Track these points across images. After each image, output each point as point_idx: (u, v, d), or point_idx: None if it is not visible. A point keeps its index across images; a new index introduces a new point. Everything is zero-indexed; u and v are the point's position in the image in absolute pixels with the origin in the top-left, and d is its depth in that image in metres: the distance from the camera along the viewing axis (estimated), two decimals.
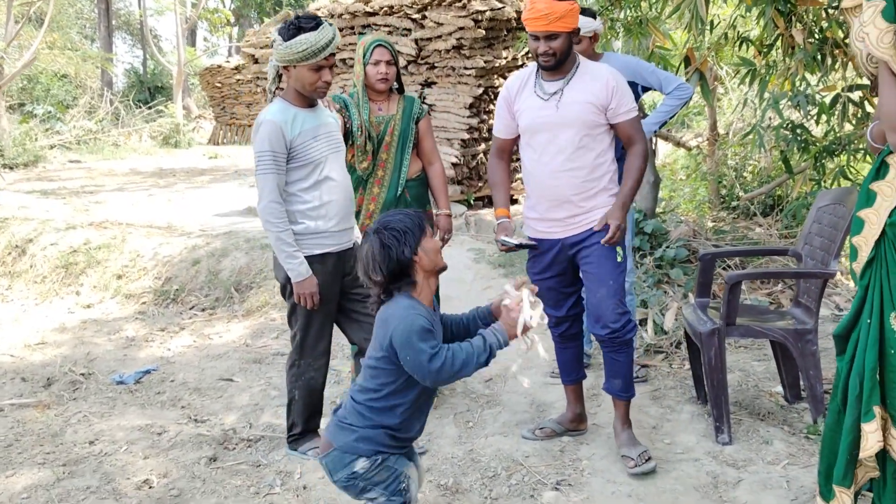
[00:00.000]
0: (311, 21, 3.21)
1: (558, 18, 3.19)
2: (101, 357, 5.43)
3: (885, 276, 2.40)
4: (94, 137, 19.12)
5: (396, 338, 2.39)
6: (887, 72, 2.26)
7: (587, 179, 3.38)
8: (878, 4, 2.23)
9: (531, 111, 3.43)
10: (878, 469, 2.50)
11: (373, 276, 2.45)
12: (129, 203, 10.53)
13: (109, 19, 31.77)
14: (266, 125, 3.27)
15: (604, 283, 3.38)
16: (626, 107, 3.36)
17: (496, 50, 8.01)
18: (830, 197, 3.82)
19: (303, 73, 3.27)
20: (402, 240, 2.44)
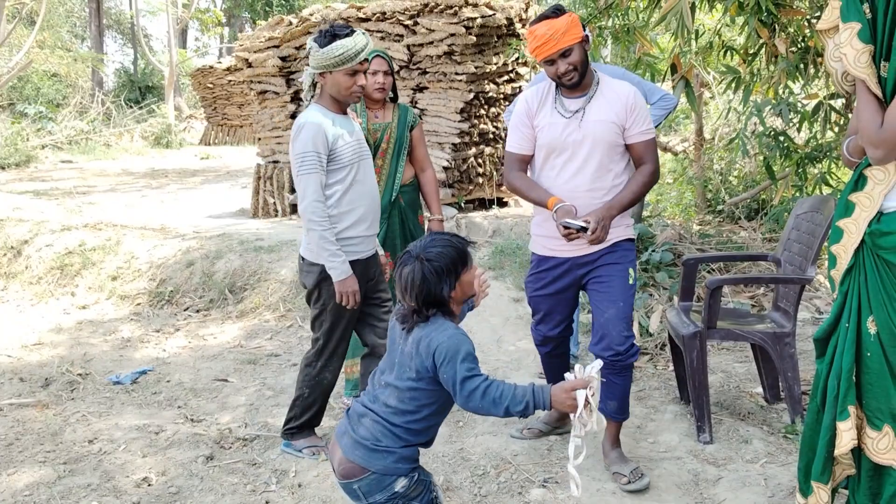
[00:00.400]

- YOUR TASK -
Repeat each record as given. No picture belongs in the copy.

- RESULT OF THIS TASK -
Track these points across images. After each image, output each point as point_idx: (u, v, d), or point_idx: None if it is not visible. A point keeps its index across images; a new index introduces a new point. Everything is zero-indexed; u and v are the point's position in the image in absolute pixels with the origin in the top-left, and d is its depth in that image in metres: the distance from the camera along the viewing axis (estimated), two decimals.
[00:00.000]
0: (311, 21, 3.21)
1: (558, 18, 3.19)
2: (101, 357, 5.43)
3: (885, 276, 2.40)
4: (94, 137, 19.12)
5: (396, 338, 2.39)
6: (887, 72, 2.26)
7: (587, 179, 3.38)
8: (878, 4, 2.23)
9: (531, 111, 3.43)
10: (878, 469, 2.50)
11: (373, 276, 2.45)
12: (129, 203, 10.53)
13: (109, 19, 31.77)
14: (266, 125, 3.27)
15: (604, 283, 3.38)
16: (626, 107, 3.36)
17: (496, 50, 8.01)
18: (830, 197, 3.82)
19: (303, 73, 3.27)
20: (402, 240, 2.44)
[00:00.400]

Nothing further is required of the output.